### Extrait de page
──────

J.R. Il n’y a pas de crise de la représentation chez nous. Pendant que les manifestants madrilènes disaient aux candidats "Vous ne nous représentez pas", il y avait une grande ferveur pour les primaires socialistes en France, renouvelant l’illusion que l’élection présidentielle est le coeur battant de la démocratie, alors qu’elle n’est que la dernière figure de la monarchie, de l’homme qui incarne la collectivité dans sa personne. Ces fameuses "primaires" ne sont pas du tout un "renouveau démocratique". Il n’y a pas de démocratie si on l’identifie exclusivement aux formes de partage de pouvoir organisées autour du système parlementaire et présidentiel.

──────

### Données brutes
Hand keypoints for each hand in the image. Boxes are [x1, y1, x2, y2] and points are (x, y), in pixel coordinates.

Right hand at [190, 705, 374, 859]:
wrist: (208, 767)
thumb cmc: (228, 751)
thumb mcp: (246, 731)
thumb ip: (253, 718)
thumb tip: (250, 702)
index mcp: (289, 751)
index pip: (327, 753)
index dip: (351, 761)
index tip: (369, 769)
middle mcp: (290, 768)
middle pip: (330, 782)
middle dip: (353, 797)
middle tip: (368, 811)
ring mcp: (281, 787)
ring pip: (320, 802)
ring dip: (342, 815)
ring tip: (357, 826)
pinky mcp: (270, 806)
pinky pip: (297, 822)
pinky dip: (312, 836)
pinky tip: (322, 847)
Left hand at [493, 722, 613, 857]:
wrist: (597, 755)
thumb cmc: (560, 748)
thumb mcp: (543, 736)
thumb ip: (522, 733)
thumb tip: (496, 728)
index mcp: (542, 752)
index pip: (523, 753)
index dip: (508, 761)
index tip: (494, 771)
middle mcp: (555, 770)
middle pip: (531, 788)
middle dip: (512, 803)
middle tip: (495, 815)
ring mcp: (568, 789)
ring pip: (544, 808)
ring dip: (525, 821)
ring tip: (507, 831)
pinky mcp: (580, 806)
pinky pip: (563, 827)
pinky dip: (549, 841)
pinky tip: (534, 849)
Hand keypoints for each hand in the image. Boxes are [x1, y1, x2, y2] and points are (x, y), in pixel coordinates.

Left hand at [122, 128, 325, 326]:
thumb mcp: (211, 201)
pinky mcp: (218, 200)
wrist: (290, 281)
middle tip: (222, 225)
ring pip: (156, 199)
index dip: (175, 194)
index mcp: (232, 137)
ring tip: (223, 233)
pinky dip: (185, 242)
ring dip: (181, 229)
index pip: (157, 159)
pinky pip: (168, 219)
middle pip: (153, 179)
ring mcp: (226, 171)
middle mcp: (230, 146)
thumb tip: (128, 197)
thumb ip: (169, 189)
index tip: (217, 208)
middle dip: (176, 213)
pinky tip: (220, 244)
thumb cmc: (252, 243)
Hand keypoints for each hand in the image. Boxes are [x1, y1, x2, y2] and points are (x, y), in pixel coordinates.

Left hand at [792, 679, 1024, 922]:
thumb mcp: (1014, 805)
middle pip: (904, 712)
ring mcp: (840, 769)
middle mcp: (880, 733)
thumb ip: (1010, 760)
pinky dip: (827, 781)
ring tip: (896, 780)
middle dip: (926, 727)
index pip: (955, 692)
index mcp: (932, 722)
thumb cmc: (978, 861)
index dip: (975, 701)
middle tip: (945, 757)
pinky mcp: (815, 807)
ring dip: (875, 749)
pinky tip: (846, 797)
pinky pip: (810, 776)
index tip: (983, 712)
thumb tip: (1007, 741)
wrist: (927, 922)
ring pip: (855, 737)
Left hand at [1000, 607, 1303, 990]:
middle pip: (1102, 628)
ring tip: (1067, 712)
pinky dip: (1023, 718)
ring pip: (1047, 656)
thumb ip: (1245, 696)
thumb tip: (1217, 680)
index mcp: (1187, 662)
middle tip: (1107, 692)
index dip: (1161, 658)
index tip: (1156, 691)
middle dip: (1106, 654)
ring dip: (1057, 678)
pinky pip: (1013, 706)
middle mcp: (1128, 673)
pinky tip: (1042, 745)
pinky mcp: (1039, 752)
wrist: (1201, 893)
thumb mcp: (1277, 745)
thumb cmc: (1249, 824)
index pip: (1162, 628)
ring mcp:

──────

D'après l'extrait de page, que disaient les manifestants madrilènes aux candidats ?

Ils leur disaient « Vous ne nous représentez pas ».